One of the most interesting aspects of Namor is how resistant it is. As a half-Atlantean, half-human hybrid in the comics, he is a godlike individual, with super strength, durability, and speed, which has a lot to do with him being a mutant. Coincidentally, the Marvel Cinematic Universe takes advantage of all of these traits, painting him as their first mutant yet, thanks to a vibranium serum in the 16th century.
This changed his genetic makeup, transforming him into King Talokan when he was finally born to rule the underwater kingdom. It’s true that he’s a far cry from the comic book source material, but still, the comic and MCU versions of Namor are wary of the surface world. Namor’s characterization and spirit are always evident in every medium. Ironically, while Black Panther: Wakanda Forever highlighted another great strength of the character, Namor the Submarine: Conquered Shores (by Christopher Cantwell, Pasqual Ferry, Matt Hollingsworth, and VC’s Joe Caramagna) ends up painting this very element as a major weakness.
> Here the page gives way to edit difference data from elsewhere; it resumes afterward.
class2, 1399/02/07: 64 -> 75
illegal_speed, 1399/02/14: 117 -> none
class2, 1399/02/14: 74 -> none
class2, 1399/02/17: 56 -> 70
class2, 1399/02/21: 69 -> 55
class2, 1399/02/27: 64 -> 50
Black Panther: Wakanda ForeverNamor needs water
In the movie, Shuri desperately tries to defeat Namor in order to save her nation from his wrath. Over time, she realizes that she has to go back to the water to recharge after exerting herself. Basically, the water acts as her fuel, allowing her to return to the surface to fight again.
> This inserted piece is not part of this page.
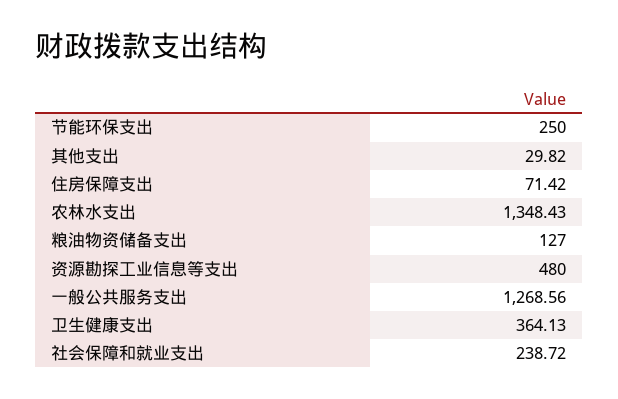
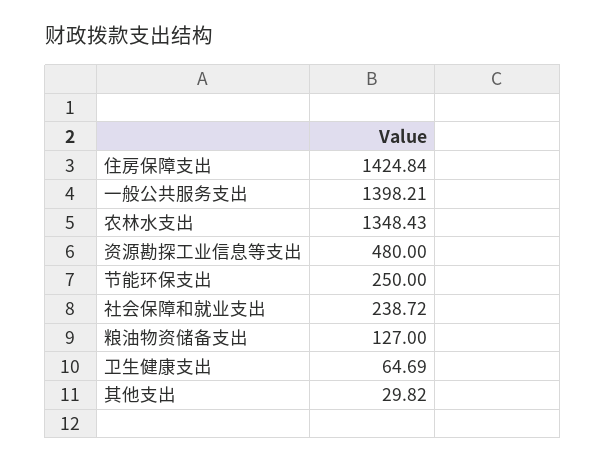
住房保障支出: 71.42 -> 1424.84
一般公共服务支出: 1268.56 -> 1398.21
卫生健康支出: 364.13 -> 64.69

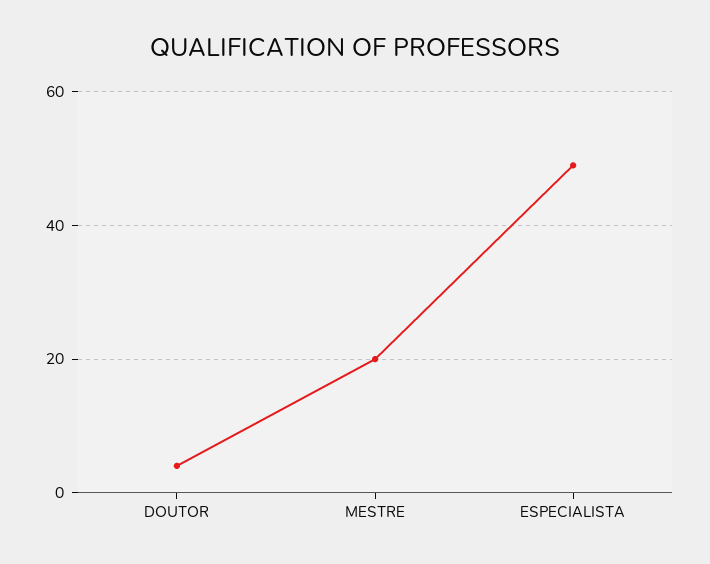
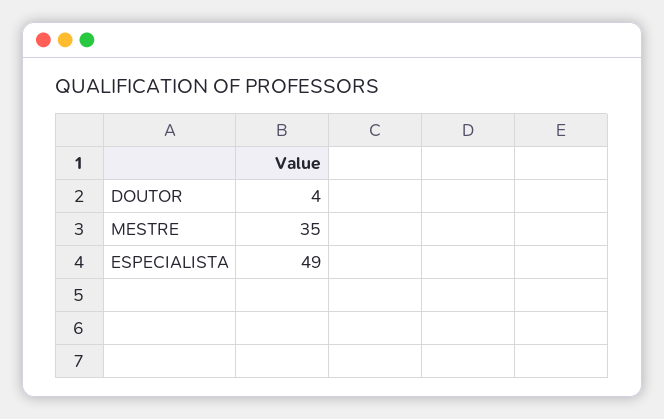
MESTRE: 20 -> 35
This is also why Shuri prepares her ship to turn it into an evaporation chamber. She eventually catches the mutant, heat beats it, and dries it dry. This helps the new Panther defeat Namor on a deserted island, and he realizes that once he’s out of water, he’s already defeated. In battle, Shuri even cuts the wings from her ankles, which ends with him giving in to her and forging a truce with her Talokan empire.
Namor: Conquered Shores Makes water a defect
On the contrary, number 2 of conquered coasts, a more altruistic Namor is trying to save the surface world after the Kree made the atmosphere toxic and melted all the ice caps. He attempts to fly to find Jim Hammond/Human Torch, to use as a fuel source to restart society, but struggles in midair. It turns out that all that time he spent in the water made him unable to adapt. His aged wings no longer react to air because they are used to the ocean.
Thus, this same sea that revitalizes him has caused this aspect of the warrior to stop working. He can fly, but not for long or too high, causing Jim to escape and Namor to fall back into the water. Granted, he loves the aquatic realm of his, but this doesn’t bode well if he has to fight on the surface. His wings, after all, allow him to move faster than normal, avoid being attacked, and help him be more efficient, as the movie shows. But now, with a journey to find Doctor Doom looming, the introduction of water reduced the effectiveness of him, acting as a double-edged sword of nature.